[Start of Attachment]
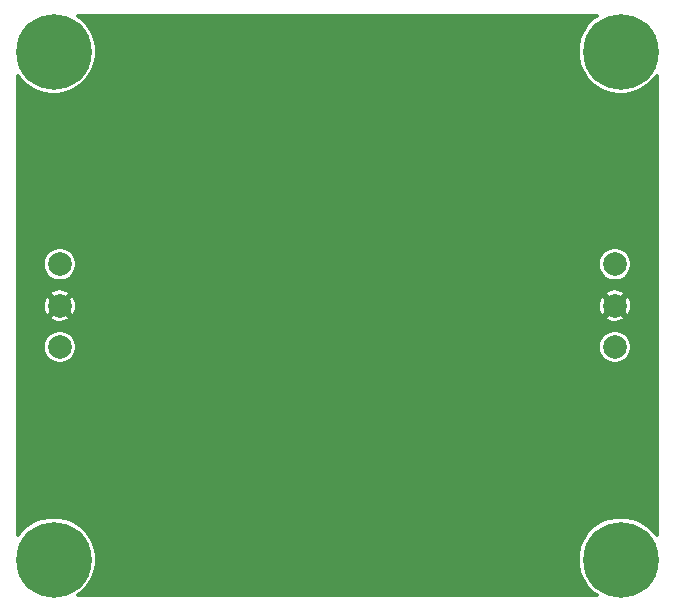
<source format=gbr>
%TF.GenerationSoftware,KiCad,Pcbnew,(5.1.6-0)*%
%TF.CreationDate,2024-01-11T20:35:38-08:00*%
%TF.ProjectId,psu_15V_reg,7073755f-3135-4565-9f72-65672e6b6963,1.0*%
%TF.SameCoordinates,Original*%
%TF.FileFunction,Copper,L2,Bot*%
%TF.FilePolarity,Positive*%
%FSLAX46Y46*%
G04 Gerber Fmt 4.6, Leading zero omitted, Abs format (unit mm)*
G04 Created by KiCad (PCBNEW (5.1.6-0)) date 2024-01-11 20:35:38*
%MOMM*%
%LPD*%
G01*
G04 APERTURE LIST*
%TA.AperFunction,ComponentPad*%
%ADD10C,0.800000*%
%TD*%
%TA.AperFunction,ComponentPad*%
%ADD11C,6.400000*%
%TD*%
%TA.AperFunction,ComponentPad*%
%ADD12C,2.000000*%
%TD*%
%TA.AperFunction,ViaPad*%
%ADD13C,0.800000*%
%TD*%
%TA.AperFunction,ViaPad*%
%ADD14C,0.700000*%
%TD*%
%TA.AperFunction,Conductor*%
%ADD15C,0.300000*%
%TD*%
G04 APERTURE END LIST*
D10*
%TO.P,H4,1*%
%TO.N,N/C*%
X110197056Y-79302944D03*
X108500000Y-78600000D03*
X106802944Y-79302944D03*
X106100000Y-81000000D03*
X106802944Y-82697056D03*
X108500000Y-83400000D03*
X110197056Y-82697056D03*
X110900000Y-81000000D03*
D11*
X108500000Y-81000000D03*
%TD*%
D10*
%TO.P,H3,1*%
%TO.N,N/C*%
X158197056Y-79302944D03*
X156500000Y-78600000D03*
X154802944Y-79302944D03*
X154100000Y-81000000D03*
X154802944Y-82697056D03*
X156500000Y-83400000D03*
X158197056Y-82697056D03*
X158900000Y-81000000D03*
D11*
X156500000Y-81000000D03*
%TD*%
D10*
%TO.P,H2,1*%
%TO.N,N/C*%
X158197056Y-122302944D03*
X156500000Y-121600000D03*
X154802944Y-122302944D03*
X154100000Y-124000000D03*
X154802944Y-125697056D03*
X156500000Y-126400000D03*
X158197056Y-125697056D03*
X158900000Y-124000000D03*
D11*
X156500000Y-124000000D03*
%TD*%
D10*
%TO.P,H1,1*%
%TO.N,N/C*%
X110197056Y-122302944D03*
X108500000Y-121600000D03*
X106802944Y-122302944D03*
X106100000Y-124000000D03*
X106802944Y-125697056D03*
X108500000Y-126400000D03*
X110197056Y-125697056D03*
X110900000Y-124000000D03*
D11*
X108500000Y-124000000D03*
%TD*%
D12*
%TO.P,J2,3*%
%TO.N,/VO-*%
X109000000Y-106000000D03*
%TO.P,J2,2*%
%TO.N,GND*%
X109000000Y-102500000D03*
%TO.P,J2,1*%
%TO.N,/VO+*%
X109000000Y-99000000D03*
%TD*%
%TO.P,J1,3*%
%TO.N,/VI+*%
X156000000Y-99000000D03*
%TO.P,J1,2*%
%TO.N,GND*%
X156000000Y-102500000D03*
%TO.P,J1,1*%
%TO.N,/VI-*%
X156000000Y-106000000D03*
%TD*%
D13*
%TO.N,GND*%
X119250000Y-103500000D03*
X119250000Y-101250000D03*
X126250000Y-105500000D03*
X132250000Y-101500000D03*
X138000000Y-106250000D03*
X143000000Y-103250000D03*
X149500000Y-95750000D03*
X145000000Y-89750000D03*
X140750000Y-81250000D03*
X146500000Y-78750000D03*
D14*
X106401191Y-85042500D03*
X106401191Y-102042500D03*
X106401191Y-108042500D03*
X106401191Y-114042500D03*
X107401191Y-119042500D03*
X109401191Y-111042500D03*
X110401191Y-104042500D03*
X110401191Y-116042500D03*
X112401191Y-84042500D03*
X112401191Y-120042500D03*
X116000000Y-106750000D03*
X113401191Y-113042500D03*
X113401191Y-125042500D03*
X115500000Y-101250000D03*
X115401191Y-117042500D03*
X116401191Y-110042500D03*
X116401191Y-122042500D03*
X117401191Y-98042500D03*
X117401191Y-104042500D03*
X118401191Y-126042500D03*
X119401191Y-119042500D03*
X121401191Y-100042500D03*
X121401191Y-106042500D03*
X121401191Y-112042500D03*
X121401191Y-123042500D03*
X123401191Y-116042500D03*
X124401191Y-103042500D03*
X124401191Y-126042500D03*
X125401191Y-120042500D03*
X128401191Y-101042500D03*
X128401191Y-107042500D03*
X128401191Y-123042500D03*
X130401191Y-119042500D03*
X131401191Y-126042500D03*
X134401191Y-101042500D03*
X136250000Y-79000000D03*
X135401191Y-87042500D03*
X135401191Y-106042500D03*
X138500000Y-82750000D03*
X138401191Y-103042500D03*
X140401191Y-106500000D03*
X141401191Y-79042500D03*
X141401191Y-87042500D03*
X141250000Y-100250000D03*
X143401191Y-83042500D03*
X144401191Y-92042500D03*
X145401191Y-98042500D03*
X145401191Y-104042500D03*
X146401191Y-88042500D03*
X148401191Y-79042500D03*
X148250000Y-93500000D03*
X148401191Y-101042500D03*
X149500000Y-83500000D03*
X152500000Y-95500000D03*
X152401191Y-87042500D03*
X152401191Y-122042500D03*
X155401191Y-90042500D03*
X157401191Y-86042500D03*
X157401191Y-94042500D03*
%TD*%
D15*
%TO.N,GND*%
G36*
X154173260Y-78164860D02*
G01*
X153664860Y-78673260D01*
X153265412Y-79271077D01*
X152990267Y-79935334D01*
X152850000Y-80640506D01*
X152850000Y-81359494D01*
X152990267Y-82064666D01*
X153265412Y-82728923D01*
X153664860Y-83326740D01*
X154173260Y-83835140D01*
X154771077Y-84234588D01*
X155435334Y-84509733D01*
X156140506Y-84650000D01*
X156859494Y-84650000D01*
X157564666Y-84509733D01*
X158228923Y-84234588D01*
X158826740Y-83835140D01*
X159335140Y-83326740D01*
X159525000Y-83042594D01*
X159525001Y-121957407D01*
X159335140Y-121673260D01*
X158826740Y-121164860D01*
X158228923Y-120765412D01*
X157564666Y-120490267D01*
X156859494Y-120350000D01*
X156140506Y-120350000D01*
X155435334Y-120490267D01*
X154771077Y-120765412D01*
X154173260Y-121164860D01*
X153664860Y-121673260D01*
X153265412Y-122271077D01*
X152990267Y-122935334D01*
X152850000Y-123640506D01*
X152850000Y-124359494D01*
X152990267Y-125064666D01*
X153265412Y-125728923D01*
X153664860Y-126326740D01*
X154173260Y-126835140D01*
X154457406Y-127025000D01*
X110542594Y-127025000D01*
X110826740Y-126835140D01*
X111335140Y-126326740D01*
X111734588Y-125728923D01*
X112009733Y-125064666D01*
X112150000Y-124359494D01*
X112150000Y-123640506D01*
X112009733Y-122935334D01*
X111734588Y-122271077D01*
X111335140Y-121673260D01*
X110826740Y-121164860D01*
X110228923Y-120765412D01*
X109564666Y-120490267D01*
X108859494Y-120350000D01*
X108140506Y-120350000D01*
X107435334Y-120490267D01*
X106771077Y-120765412D01*
X106173260Y-121164860D01*
X105664860Y-121673260D01*
X105475000Y-121957406D01*
X105475000Y-105857187D01*
X107550000Y-105857187D01*
X107550000Y-106142813D01*
X107605723Y-106422949D01*
X107715027Y-106686833D01*
X107873711Y-106924321D01*
X108075679Y-107126289D01*
X108313167Y-107284973D01*
X108577051Y-107394277D01*
X108857187Y-107450000D01*
X109142813Y-107450000D01*
X109422949Y-107394277D01*
X109686833Y-107284973D01*
X109924321Y-107126289D01*
X110126289Y-106924321D01*
X110284973Y-106686833D01*
X110394277Y-106422949D01*
X110450000Y-106142813D01*
X110450000Y-105857187D01*
X154550000Y-105857187D01*
X154550000Y-106142813D01*
X154605723Y-106422949D01*
X154715027Y-106686833D01*
X154873711Y-106924321D01*
X155075679Y-107126289D01*
X155313167Y-107284973D01*
X155577051Y-107394277D01*
X155857187Y-107450000D01*
X156142813Y-107450000D01*
X156422949Y-107394277D01*
X156686833Y-107284973D01*
X156924321Y-107126289D01*
X157126289Y-106924321D01*
X157284973Y-106686833D01*
X157394277Y-106422949D01*
X157450000Y-106142813D01*
X157450000Y-105857187D01*
X157394277Y-105577051D01*
X157284973Y-105313167D01*
X157126289Y-105075679D01*
X156924321Y-104873711D01*
X156686833Y-104715027D01*
X156422949Y-104605723D01*
X156142813Y-104550000D01*
X155857187Y-104550000D01*
X155577051Y-104605723D01*
X155313167Y-104715027D01*
X155075679Y-104873711D01*
X154873711Y-105075679D01*
X154715027Y-105313167D01*
X154605723Y-105577051D01*
X154550000Y-105857187D01*
X110450000Y-105857187D01*
X110394277Y-105577051D01*
X110284973Y-105313167D01*
X110126289Y-105075679D01*
X109924321Y-104873711D01*
X109686833Y-104715027D01*
X109422949Y-104605723D01*
X109142813Y-104550000D01*
X108857187Y-104550000D01*
X108577051Y-104605723D01*
X108313167Y-104715027D01*
X108075679Y-104873711D01*
X107873711Y-105075679D01*
X107715027Y-105313167D01*
X107605723Y-105577051D01*
X107550000Y-105857187D01*
X105475000Y-105857187D01*
X105475000Y-103518794D01*
X108122628Y-103518794D01*
X108226509Y-103734750D01*
X108482259Y-103861925D01*
X108757906Y-103936762D01*
X109042856Y-103956386D01*
X109326159Y-103920042D01*
X109596928Y-103829125D01*
X109773491Y-103734750D01*
X109877372Y-103518794D01*
X155122628Y-103518794D01*
X155226509Y-103734750D01*
X155482259Y-103861925D01*
X155757906Y-103936762D01*
X156042856Y-103956386D01*
X156326159Y-103920042D01*
X156596928Y-103829125D01*
X156773491Y-103734750D01*
X156877372Y-103518794D01*
X156000000Y-102641421D01*
X155122628Y-103518794D01*
X109877372Y-103518794D01*
X109000000Y-102641421D01*
X108122628Y-103518794D01*
X105475000Y-103518794D01*
X105475000Y-102542856D01*
X107543614Y-102542856D01*
X107579958Y-102826159D01*
X107670875Y-103096928D01*
X107765250Y-103273491D01*
X107981206Y-103377372D01*
X108858579Y-102500000D01*
X109141421Y-102500000D01*
X110018794Y-103377372D01*
X110234750Y-103273491D01*
X110361925Y-103017741D01*
X110436762Y-102742094D01*
X110450483Y-102542856D01*
X154543614Y-102542856D01*
X154579958Y-102826159D01*
X154670875Y-103096928D01*
X154765250Y-103273491D01*
X154981206Y-103377372D01*
X155858579Y-102500000D01*
X156141421Y-102500000D01*
X157018794Y-103377372D01*
X157234750Y-103273491D01*
X157361925Y-103017741D01*
X157436762Y-102742094D01*
X157456386Y-102457144D01*
X157420042Y-102173841D01*
X157329125Y-101903072D01*
X157234750Y-101726509D01*
X157018794Y-101622628D01*
X156141421Y-102500000D01*
X155858579Y-102500000D01*
X154981206Y-101622628D01*
X154765250Y-101726509D01*
X154638075Y-101982259D01*
X154563238Y-102257906D01*
X154543614Y-102542856D01*
X110450483Y-102542856D01*
X110456386Y-102457144D01*
X110420042Y-102173841D01*
X110329125Y-101903072D01*
X110234750Y-101726509D01*
X110018794Y-101622628D01*
X109141421Y-102500000D01*
X108858579Y-102500000D01*
X107981206Y-101622628D01*
X107765250Y-101726509D01*
X107638075Y-101982259D01*
X107563238Y-102257906D01*
X107543614Y-102542856D01*
X105475000Y-102542856D01*
X105475000Y-101481206D01*
X108122628Y-101481206D01*
X109000000Y-102358579D01*
X109877372Y-101481206D01*
X155122628Y-101481206D01*
X156000000Y-102358579D01*
X156877372Y-101481206D01*
X156773491Y-101265250D01*
X156517741Y-101138075D01*
X156242094Y-101063238D01*
X155957144Y-101043614D01*
X155673841Y-101079958D01*
X155403072Y-101170875D01*
X155226509Y-101265250D01*
X155122628Y-101481206D01*
X109877372Y-101481206D01*
X109773491Y-101265250D01*
X109517741Y-101138075D01*
X109242094Y-101063238D01*
X108957144Y-101043614D01*
X108673841Y-101079958D01*
X108403072Y-101170875D01*
X108226509Y-101265250D01*
X108122628Y-101481206D01*
X105475000Y-101481206D01*
X105475000Y-98857187D01*
X107550000Y-98857187D01*
X107550000Y-99142813D01*
X107605723Y-99422949D01*
X107715027Y-99686833D01*
X107873711Y-99924321D01*
X108075679Y-100126289D01*
X108313167Y-100284973D01*
X108577051Y-100394277D01*
X108857187Y-100450000D01*
X109142813Y-100450000D01*
X109422949Y-100394277D01*
X109686833Y-100284973D01*
X109924321Y-100126289D01*
X110126289Y-99924321D01*
X110284973Y-99686833D01*
X110394277Y-99422949D01*
X110450000Y-99142813D01*
X110450000Y-98857187D01*
X154550000Y-98857187D01*
X154550000Y-99142813D01*
X154605723Y-99422949D01*
X154715027Y-99686833D01*
X154873711Y-99924321D01*
X155075679Y-100126289D01*
X155313167Y-100284973D01*
X155577051Y-100394277D01*
X155857187Y-100450000D01*
X156142813Y-100450000D01*
X156422949Y-100394277D01*
X156686833Y-100284973D01*
X156924321Y-100126289D01*
X157126289Y-99924321D01*
X157284973Y-99686833D01*
X157394277Y-99422949D01*
X157450000Y-99142813D01*
X157450000Y-98857187D01*
X157394277Y-98577051D01*
X157284973Y-98313167D01*
X157126289Y-98075679D01*
X156924321Y-97873711D01*
X156686833Y-97715027D01*
X156422949Y-97605723D01*
X156142813Y-97550000D01*
X155857187Y-97550000D01*
X155577051Y-97605723D01*
X155313167Y-97715027D01*
X155075679Y-97873711D01*
X154873711Y-98075679D01*
X154715027Y-98313167D01*
X154605723Y-98577051D01*
X154550000Y-98857187D01*
X110450000Y-98857187D01*
X110394277Y-98577051D01*
X110284973Y-98313167D01*
X110126289Y-98075679D01*
X109924321Y-97873711D01*
X109686833Y-97715027D01*
X109422949Y-97605723D01*
X109142813Y-97550000D01*
X108857187Y-97550000D01*
X108577051Y-97605723D01*
X108313167Y-97715027D01*
X108075679Y-97873711D01*
X107873711Y-98075679D01*
X107715027Y-98313167D01*
X107605723Y-98577051D01*
X107550000Y-98857187D01*
X105475000Y-98857187D01*
X105475000Y-83042594D01*
X105664860Y-83326740D01*
X106173260Y-83835140D01*
X106771077Y-84234588D01*
X107435334Y-84509733D01*
X108140506Y-84650000D01*
X108859494Y-84650000D01*
X109564666Y-84509733D01*
X110228923Y-84234588D01*
X110826740Y-83835140D01*
X111335140Y-83326740D01*
X111734588Y-82728923D01*
X112009733Y-82064666D01*
X112150000Y-81359494D01*
X112150000Y-80640506D01*
X112009733Y-79935334D01*
X111734588Y-79271077D01*
X111335140Y-78673260D01*
X110826740Y-78164860D01*
X110542594Y-77975000D01*
X154457406Y-77975000D01*
X154173260Y-78164860D01*
G37*
X154173260Y-78164860D02*
X153664860Y-78673260D01*
X153265412Y-79271077D01*
X152990267Y-79935334D01*
X152850000Y-80640506D01*
X152850000Y-81359494D01*
X152990267Y-82064666D01*
X153265412Y-82728923D01*
X153664860Y-83326740D01*
X154173260Y-83835140D01*
X154771077Y-84234588D01*
X155435334Y-84509733D01*
X156140506Y-84650000D01*
X156859494Y-84650000D01*
X157564666Y-84509733D01*
X158228923Y-84234588D01*
X158826740Y-83835140D01*
X159335140Y-83326740D01*
X159525000Y-83042594D01*
X159525001Y-121957407D01*
X159335140Y-121673260D01*
X158826740Y-121164860D01*
X158228923Y-120765412D01*
X157564666Y-120490267D01*
X156859494Y-120350000D01*
X156140506Y-120350000D01*
X155435334Y-120490267D01*
X154771077Y-120765412D01*
X154173260Y-121164860D01*
X153664860Y-121673260D01*
X153265412Y-122271077D01*
X152990267Y-122935334D01*
X152850000Y-123640506D01*
X152850000Y-124359494D01*
X152990267Y-125064666D01*
X153265412Y-125728923D01*
X153664860Y-126326740D01*
X154173260Y-126835140D01*
X154457406Y-127025000D01*
X110542594Y-127025000D01*
X110826740Y-126835140D01*
X111335140Y-126326740D01*
X111734588Y-125728923D01*
X112009733Y-125064666D01*
X112150000Y-124359494D01*
X112150000Y-123640506D01*
X112009733Y-122935334D01*
X111734588Y-122271077D01*
X111335140Y-121673260D01*
X110826740Y-121164860D01*
X110228923Y-120765412D01*
X109564666Y-120490267D01*
X108859494Y-120350000D01*
X108140506Y-120350000D01*
X107435334Y-120490267D01*
X106771077Y-120765412D01*
X106173260Y-121164860D01*
X105664860Y-121673260D01*
X105475000Y-121957406D01*
X105475000Y-105857187D01*
X107550000Y-105857187D01*
X107550000Y-106142813D01*
X107605723Y-106422949D01*
X107715027Y-106686833D01*
X107873711Y-106924321D01*
X108075679Y-107126289D01*
X108313167Y-107284973D01*
X108577051Y-107394277D01*
X108857187Y-107450000D01*
X109142813Y-107450000D01*
X109422949Y-107394277D01*
X109686833Y-107284973D01*
X109924321Y-107126289D01*
X110126289Y-106924321D01*
X110284973Y-106686833D01*
X110394277Y-106422949D01*
X110450000Y-106142813D01*
X110450000Y-105857187D01*
X154550000Y-105857187D01*
X154550000Y-106142813D01*
X154605723Y-106422949D01*
X154715027Y-106686833D01*
X154873711Y-106924321D01*
X155075679Y-107126289D01*
X155313167Y-107284973D01*
X155577051Y-107394277D01*
X155857187Y-107450000D01*
X156142813Y-107450000D01*
X156422949Y-107394277D01*
X156686833Y-107284973D01*
X156924321Y-107126289D01*
X157126289Y-106924321D01*
X157284973Y-106686833D01*
X157394277Y-106422949D01*
X157450000Y-106142813D01*
X157450000Y-105857187D01*
X157394277Y-105577051D01*
X157284973Y-105313167D01*
X157126289Y-105075679D01*
X156924321Y-104873711D01*
X156686833Y-104715027D01*
X156422949Y-104605723D01*
X156142813Y-104550000D01*
X155857187Y-104550000D01*
X155577051Y-104605723D01*
X155313167Y-104715027D01*
X155075679Y-104873711D01*
X154873711Y-105075679D01*
X154715027Y-105313167D01*
X154605723Y-105577051D01*
X154550000Y-105857187D01*
X110450000Y-105857187D01*
X110394277Y-105577051D01*
X110284973Y-105313167D01*
X110126289Y-105075679D01*
X109924321Y-104873711D01*
X109686833Y-104715027D01*
X109422949Y-104605723D01*
X109142813Y-104550000D01*
X108857187Y-104550000D01*
X108577051Y-104605723D01*
X108313167Y-104715027D01*
X108075679Y-104873711D01*
X107873711Y-105075679D01*
X107715027Y-105313167D01*
X107605723Y-105577051D01*
X107550000Y-105857187D01*
X105475000Y-105857187D01*
X105475000Y-103518794D01*
X108122628Y-103518794D01*
X108226509Y-103734750D01*
X108482259Y-103861925D01*
X108757906Y-103936762D01*
X109042856Y-103956386D01*
X109326159Y-103920042D01*
X109596928Y-103829125D01*
X109773491Y-103734750D01*
X109877372Y-103518794D01*
X155122628Y-103518794D01*
X155226509Y-103734750D01*
X155482259Y-103861925D01*
X155757906Y-103936762D01*
X156042856Y-103956386D01*
X156326159Y-103920042D01*
X156596928Y-103829125D01*
X156773491Y-103734750D01*
X156877372Y-103518794D01*
X156000000Y-102641421D01*
X155122628Y-103518794D01*
X109877372Y-103518794D01*
X109000000Y-102641421D01*
X108122628Y-103518794D01*
X105475000Y-103518794D01*
X105475000Y-102542856D01*
X107543614Y-102542856D01*
X107579958Y-102826159D01*
X107670875Y-103096928D01*
X107765250Y-103273491D01*
X107981206Y-103377372D01*
X108858579Y-102500000D01*
X109141421Y-102500000D01*
X110018794Y-103377372D01*
X110234750Y-103273491D01*
X110361925Y-103017741D01*
X110436762Y-102742094D01*
X110450483Y-102542856D01*
X154543614Y-102542856D01*
X154579958Y-102826159D01*
X154670875Y-103096928D01*
X154765250Y-103273491D01*
X154981206Y-103377372D01*
X155858579Y-102500000D01*
X156141421Y-102500000D01*
X157018794Y-103377372D01*
X157234750Y-103273491D01*
X157361925Y-103017741D01*
X157436762Y-102742094D01*
X157456386Y-102457144D01*
X157420042Y-102173841D01*
X157329125Y-101903072D01*
X157234750Y-101726509D01*
X157018794Y-101622628D01*
X156141421Y-102500000D01*
X155858579Y-102500000D01*
X154981206Y-101622628D01*
X154765250Y-101726509D01*
X154638075Y-101982259D01*
X154563238Y-102257906D01*
X154543614Y-102542856D01*
X110450483Y-102542856D01*
X110456386Y-102457144D01*
X110420042Y-102173841D01*
X110329125Y-101903072D01*
X110234750Y-101726509D01*
X110018794Y-101622628D01*
X109141421Y-102500000D01*
X108858579Y-102500000D01*
X107981206Y-101622628D01*
X107765250Y-101726509D01*
X107638075Y-101982259D01*
X107563238Y-102257906D01*
X107543614Y-102542856D01*
X105475000Y-102542856D01*
X105475000Y-101481206D01*
X108122628Y-101481206D01*
X109000000Y-102358579D01*
X109877372Y-101481206D01*
X155122628Y-101481206D01*
X156000000Y-102358579D01*
X156877372Y-101481206D01*
X156773491Y-101265250D01*
X156517741Y-101138075D01*
X156242094Y-101063238D01*
X155957144Y-101043614D01*
X155673841Y-101079958D01*
X155403072Y-101170875D01*
X155226509Y-101265250D01*
X155122628Y-101481206D01*
X109877372Y-101481206D01*
X109773491Y-101265250D01*
X109517741Y-101138075D01*
X109242094Y-101063238D01*
X108957144Y-101043614D01*
X108673841Y-101079958D01*
X108403072Y-101170875D01*
X108226509Y-101265250D01*
X108122628Y-101481206D01*
X105475000Y-101481206D01*
X105475000Y-98857187D01*
X107550000Y-98857187D01*
X107550000Y-99142813D01*
X107605723Y-99422949D01*
X107715027Y-99686833D01*
X107873711Y-99924321D01*
X108075679Y-100126289D01*
X108313167Y-100284973D01*
X108577051Y-100394277D01*
X108857187Y-100450000D01*
X109142813Y-100450000D01*
X109422949Y-100394277D01*
X109686833Y-100284973D01*
X109924321Y-100126289D01*
X110126289Y-99924321D01*
X110284973Y-99686833D01*
X110394277Y-99422949D01*
X110450000Y-99142813D01*
X110450000Y-98857187D01*
X154550000Y-98857187D01*
X154550000Y-99142813D01*
X154605723Y-99422949D01*
X154715027Y-99686833D01*
X154873711Y-99924321D01*
X155075679Y-100126289D01*
X155313167Y-100284973D01*
X155577051Y-100394277D01*
X155857187Y-100450000D01*
X156142813Y-100450000D01*
X156422949Y-100394277D01*
X156686833Y-100284973D01*
X156924321Y-100126289D01*
X157126289Y-99924321D01*
X157284973Y-99686833D01*
X157394277Y-99422949D01*
X157450000Y-99142813D01*
X157450000Y-98857187D01*
X157394277Y-98577051D01*
X157284973Y-98313167D01*
X157126289Y-98075679D01*
X156924321Y-97873711D01*
X156686833Y-97715027D01*
X156422949Y-97605723D01*
X156142813Y-97550000D01*
X155857187Y-97550000D01*
X155577051Y-97605723D01*
X155313167Y-97715027D01*
X155075679Y-97873711D01*
X154873711Y-98075679D01*
X154715027Y-98313167D01*
X154605723Y-98577051D01*
X154550000Y-98857187D01*
X110450000Y-98857187D01*
X110394277Y-98577051D01*
X110284973Y-98313167D01*
X110126289Y-98075679D01*
X109924321Y-97873711D01*
X109686833Y-97715027D01*
X109422949Y-97605723D01*
X109142813Y-97550000D01*
X108857187Y-97550000D01*
X108577051Y-97605723D01*
X108313167Y-97715027D01*
X108075679Y-97873711D01*
X107873711Y-98075679D01*
X107715027Y-98313167D01*
X107605723Y-98577051D01*
X107550000Y-98857187D01*
X105475000Y-98857187D01*
X105475000Y-83042594D01*
X105664860Y-83326740D01*
X106173260Y-83835140D01*
X106771077Y-84234588D01*
X107435334Y-84509733D01*
X108140506Y-84650000D01*
X108859494Y-84650000D01*
X109564666Y-84509733D01*
X110228923Y-84234588D01*
X110826740Y-83835140D01*
X111335140Y-83326740D01*
X111734588Y-82728923D01*
X112009733Y-82064666D01*
X112150000Y-81359494D01*
X112150000Y-80640506D01*
X112009733Y-79935334D01*
X111734588Y-79271077D01*
X111335140Y-78673260D01*
X110826740Y-78164860D01*
X110542594Y-77975000D01*
X154457406Y-77975000D01*
X154173260Y-78164860D01*
%TD*%
M02*

</source>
[End of Attachment]
» **ABOUT THIS EXERCISE**
Your answer should consist only of the lines above between the line holding "X106802944Y-125697056D03*" and the line holding "X109000000Y-102500000D03*", inclusive, each transcribed exactly.

» **ANSWER BELOW**
X106802944Y-125697056D03*
X108500000Y-126400000D03*
X110197056Y-125697056D03*
X110900000Y-124000000D03*
D11*
X108500000Y-124000000D03*
%TD*%
D12*
%TO.P,J2,3*%
%TO.N,/VO-*%
X109000000Y-106000000D03*
%TO.P,J2,2*%
%TO.N,GND*%
X109000000Y-102500000D03*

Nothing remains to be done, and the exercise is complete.